Update the records that begin at the line with "Count of silver coins on the black mat: 4" and stop after the line with "Number of bunny", changing "black mat" to "dark mat" and leaving everything else as it stands.

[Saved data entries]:
———

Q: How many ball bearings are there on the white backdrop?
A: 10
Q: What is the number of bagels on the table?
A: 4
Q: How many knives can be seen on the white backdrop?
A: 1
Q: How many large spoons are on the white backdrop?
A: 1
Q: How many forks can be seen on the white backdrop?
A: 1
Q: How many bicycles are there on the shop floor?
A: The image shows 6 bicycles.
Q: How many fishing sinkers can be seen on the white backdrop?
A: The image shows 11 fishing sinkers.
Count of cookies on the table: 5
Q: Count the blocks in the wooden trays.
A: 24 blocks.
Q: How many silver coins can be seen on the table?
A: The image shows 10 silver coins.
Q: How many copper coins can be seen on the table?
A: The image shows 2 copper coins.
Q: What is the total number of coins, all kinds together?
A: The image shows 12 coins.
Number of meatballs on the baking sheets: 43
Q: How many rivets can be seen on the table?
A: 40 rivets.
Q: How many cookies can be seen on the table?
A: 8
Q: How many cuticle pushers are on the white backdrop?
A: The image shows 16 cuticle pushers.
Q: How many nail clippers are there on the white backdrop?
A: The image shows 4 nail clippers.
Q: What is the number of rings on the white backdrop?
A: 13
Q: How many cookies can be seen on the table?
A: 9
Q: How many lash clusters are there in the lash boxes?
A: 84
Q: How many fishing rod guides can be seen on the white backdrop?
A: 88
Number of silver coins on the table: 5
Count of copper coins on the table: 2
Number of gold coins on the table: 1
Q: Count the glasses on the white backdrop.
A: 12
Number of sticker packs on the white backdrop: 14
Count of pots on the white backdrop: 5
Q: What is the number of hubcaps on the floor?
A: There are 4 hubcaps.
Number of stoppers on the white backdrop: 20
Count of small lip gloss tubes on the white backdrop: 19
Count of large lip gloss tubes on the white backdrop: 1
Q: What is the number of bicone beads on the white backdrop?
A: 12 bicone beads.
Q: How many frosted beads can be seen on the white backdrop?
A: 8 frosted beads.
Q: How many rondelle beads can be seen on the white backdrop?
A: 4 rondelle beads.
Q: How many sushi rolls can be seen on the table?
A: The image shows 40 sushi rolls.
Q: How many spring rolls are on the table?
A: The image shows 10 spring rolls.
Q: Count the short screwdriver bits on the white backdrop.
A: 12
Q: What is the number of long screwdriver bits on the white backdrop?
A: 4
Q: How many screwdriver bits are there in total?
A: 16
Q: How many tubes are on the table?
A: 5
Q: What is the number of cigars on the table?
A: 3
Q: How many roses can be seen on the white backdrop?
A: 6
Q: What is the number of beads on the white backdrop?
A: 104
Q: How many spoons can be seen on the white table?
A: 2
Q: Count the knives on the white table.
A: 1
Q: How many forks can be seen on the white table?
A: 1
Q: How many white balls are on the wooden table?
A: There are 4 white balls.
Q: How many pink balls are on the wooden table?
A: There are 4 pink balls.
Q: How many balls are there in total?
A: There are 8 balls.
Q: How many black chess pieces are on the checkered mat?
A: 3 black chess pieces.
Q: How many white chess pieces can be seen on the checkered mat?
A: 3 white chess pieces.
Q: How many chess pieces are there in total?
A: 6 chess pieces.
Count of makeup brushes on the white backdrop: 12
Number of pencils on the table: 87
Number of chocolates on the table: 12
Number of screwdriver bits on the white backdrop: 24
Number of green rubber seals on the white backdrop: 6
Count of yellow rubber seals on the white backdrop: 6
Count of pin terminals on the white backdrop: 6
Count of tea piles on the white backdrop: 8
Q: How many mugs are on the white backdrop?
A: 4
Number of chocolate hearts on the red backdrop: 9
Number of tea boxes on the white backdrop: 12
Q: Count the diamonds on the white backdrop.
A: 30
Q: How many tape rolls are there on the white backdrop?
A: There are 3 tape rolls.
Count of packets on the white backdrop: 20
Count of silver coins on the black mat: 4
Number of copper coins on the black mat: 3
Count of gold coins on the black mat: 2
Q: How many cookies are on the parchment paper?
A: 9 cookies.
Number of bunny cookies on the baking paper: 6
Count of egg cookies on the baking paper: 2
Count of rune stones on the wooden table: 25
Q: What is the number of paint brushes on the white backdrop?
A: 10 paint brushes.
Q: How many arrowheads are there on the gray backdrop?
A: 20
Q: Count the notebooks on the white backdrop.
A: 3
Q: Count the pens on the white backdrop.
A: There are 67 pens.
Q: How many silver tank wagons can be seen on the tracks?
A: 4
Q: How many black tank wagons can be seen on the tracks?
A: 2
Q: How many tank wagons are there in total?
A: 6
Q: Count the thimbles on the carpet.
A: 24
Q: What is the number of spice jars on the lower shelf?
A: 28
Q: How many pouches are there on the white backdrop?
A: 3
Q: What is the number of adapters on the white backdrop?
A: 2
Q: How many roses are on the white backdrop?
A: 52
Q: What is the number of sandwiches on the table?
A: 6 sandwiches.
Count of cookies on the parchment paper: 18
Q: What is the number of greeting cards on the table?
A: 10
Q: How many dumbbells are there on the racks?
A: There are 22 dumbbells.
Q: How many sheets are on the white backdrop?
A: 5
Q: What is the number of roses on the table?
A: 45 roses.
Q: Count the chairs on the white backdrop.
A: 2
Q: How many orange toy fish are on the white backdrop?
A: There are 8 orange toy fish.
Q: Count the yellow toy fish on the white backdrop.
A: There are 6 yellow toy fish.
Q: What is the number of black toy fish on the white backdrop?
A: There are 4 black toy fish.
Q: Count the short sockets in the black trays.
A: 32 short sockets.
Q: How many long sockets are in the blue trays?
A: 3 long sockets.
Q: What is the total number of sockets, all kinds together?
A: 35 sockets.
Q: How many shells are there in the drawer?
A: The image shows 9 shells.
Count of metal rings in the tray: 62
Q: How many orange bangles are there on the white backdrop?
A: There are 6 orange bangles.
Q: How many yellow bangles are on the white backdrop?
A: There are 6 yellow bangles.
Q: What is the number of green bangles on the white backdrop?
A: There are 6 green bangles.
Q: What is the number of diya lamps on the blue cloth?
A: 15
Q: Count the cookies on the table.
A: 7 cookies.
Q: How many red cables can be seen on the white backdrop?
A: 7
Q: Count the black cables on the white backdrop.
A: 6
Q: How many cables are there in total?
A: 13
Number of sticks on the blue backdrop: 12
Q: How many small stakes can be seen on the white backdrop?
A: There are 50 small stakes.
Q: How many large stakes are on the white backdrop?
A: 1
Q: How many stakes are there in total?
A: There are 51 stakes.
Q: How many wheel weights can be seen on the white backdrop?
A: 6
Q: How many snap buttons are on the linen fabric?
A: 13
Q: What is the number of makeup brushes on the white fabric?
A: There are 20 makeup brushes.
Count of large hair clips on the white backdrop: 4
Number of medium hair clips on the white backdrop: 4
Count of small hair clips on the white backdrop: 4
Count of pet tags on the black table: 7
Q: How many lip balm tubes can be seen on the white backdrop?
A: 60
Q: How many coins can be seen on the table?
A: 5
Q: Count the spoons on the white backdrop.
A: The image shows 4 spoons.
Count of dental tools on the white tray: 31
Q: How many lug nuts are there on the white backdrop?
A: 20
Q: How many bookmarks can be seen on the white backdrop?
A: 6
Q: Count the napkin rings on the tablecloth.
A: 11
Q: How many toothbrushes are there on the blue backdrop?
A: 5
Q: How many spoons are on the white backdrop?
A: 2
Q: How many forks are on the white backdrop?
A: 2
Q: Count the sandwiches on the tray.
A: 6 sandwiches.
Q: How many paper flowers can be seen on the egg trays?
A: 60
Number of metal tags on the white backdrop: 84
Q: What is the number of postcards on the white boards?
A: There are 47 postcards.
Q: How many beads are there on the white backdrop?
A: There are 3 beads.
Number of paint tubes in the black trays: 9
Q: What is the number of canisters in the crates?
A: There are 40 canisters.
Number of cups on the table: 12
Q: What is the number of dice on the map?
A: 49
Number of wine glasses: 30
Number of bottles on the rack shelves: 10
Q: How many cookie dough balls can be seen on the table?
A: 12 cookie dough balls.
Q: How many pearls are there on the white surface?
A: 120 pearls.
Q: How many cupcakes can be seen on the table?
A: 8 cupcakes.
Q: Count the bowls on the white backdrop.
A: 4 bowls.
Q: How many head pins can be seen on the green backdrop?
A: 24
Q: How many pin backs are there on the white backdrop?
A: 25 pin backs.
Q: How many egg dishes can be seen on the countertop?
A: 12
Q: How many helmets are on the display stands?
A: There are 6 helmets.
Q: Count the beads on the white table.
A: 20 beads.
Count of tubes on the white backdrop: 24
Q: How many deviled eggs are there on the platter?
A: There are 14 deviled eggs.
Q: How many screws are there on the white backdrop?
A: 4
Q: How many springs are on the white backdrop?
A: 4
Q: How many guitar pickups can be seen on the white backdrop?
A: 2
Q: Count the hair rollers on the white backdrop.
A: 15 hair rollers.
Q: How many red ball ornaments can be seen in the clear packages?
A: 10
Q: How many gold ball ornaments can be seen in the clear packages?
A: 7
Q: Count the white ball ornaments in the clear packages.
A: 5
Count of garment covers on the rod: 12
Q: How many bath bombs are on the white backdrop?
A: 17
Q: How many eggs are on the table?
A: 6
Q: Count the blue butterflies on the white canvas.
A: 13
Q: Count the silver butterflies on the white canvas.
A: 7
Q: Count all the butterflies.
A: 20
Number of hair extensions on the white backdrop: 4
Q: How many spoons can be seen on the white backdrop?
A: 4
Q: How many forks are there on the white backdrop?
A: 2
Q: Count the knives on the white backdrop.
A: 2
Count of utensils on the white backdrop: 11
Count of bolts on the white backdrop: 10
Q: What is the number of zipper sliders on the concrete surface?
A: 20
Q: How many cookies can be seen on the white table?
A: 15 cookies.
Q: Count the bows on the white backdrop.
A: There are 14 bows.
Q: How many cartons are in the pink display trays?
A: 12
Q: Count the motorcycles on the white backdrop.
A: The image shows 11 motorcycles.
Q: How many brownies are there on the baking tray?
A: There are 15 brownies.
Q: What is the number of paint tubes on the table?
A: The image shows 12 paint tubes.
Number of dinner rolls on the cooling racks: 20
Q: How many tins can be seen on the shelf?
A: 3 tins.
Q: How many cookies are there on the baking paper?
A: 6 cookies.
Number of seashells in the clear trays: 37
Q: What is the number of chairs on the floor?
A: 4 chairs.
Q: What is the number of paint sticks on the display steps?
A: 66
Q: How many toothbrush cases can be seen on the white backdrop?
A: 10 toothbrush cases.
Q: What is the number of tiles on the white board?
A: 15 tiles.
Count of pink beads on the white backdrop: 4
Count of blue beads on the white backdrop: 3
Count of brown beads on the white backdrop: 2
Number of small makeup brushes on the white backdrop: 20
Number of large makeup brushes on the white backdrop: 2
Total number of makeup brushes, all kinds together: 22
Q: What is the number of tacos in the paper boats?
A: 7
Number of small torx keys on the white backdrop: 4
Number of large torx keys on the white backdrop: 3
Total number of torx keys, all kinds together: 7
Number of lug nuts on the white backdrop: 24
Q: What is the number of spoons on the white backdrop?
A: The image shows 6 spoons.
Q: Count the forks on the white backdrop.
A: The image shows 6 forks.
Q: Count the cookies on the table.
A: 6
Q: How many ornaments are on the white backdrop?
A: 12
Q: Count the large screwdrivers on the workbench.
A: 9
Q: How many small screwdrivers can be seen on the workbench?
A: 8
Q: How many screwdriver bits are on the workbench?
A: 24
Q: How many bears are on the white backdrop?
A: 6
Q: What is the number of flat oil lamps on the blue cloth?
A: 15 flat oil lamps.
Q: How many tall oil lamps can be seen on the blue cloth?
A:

———

[Worked solution]:
Count of silver coins on the dark mat: 4
Number of copper coins on the dark mat: 3
Count of gold coins on the dark mat: 2
Q: How many cookies are on the parchment paper?
A: 9 cookies.
Number of bunny cookies on the baking paper: 6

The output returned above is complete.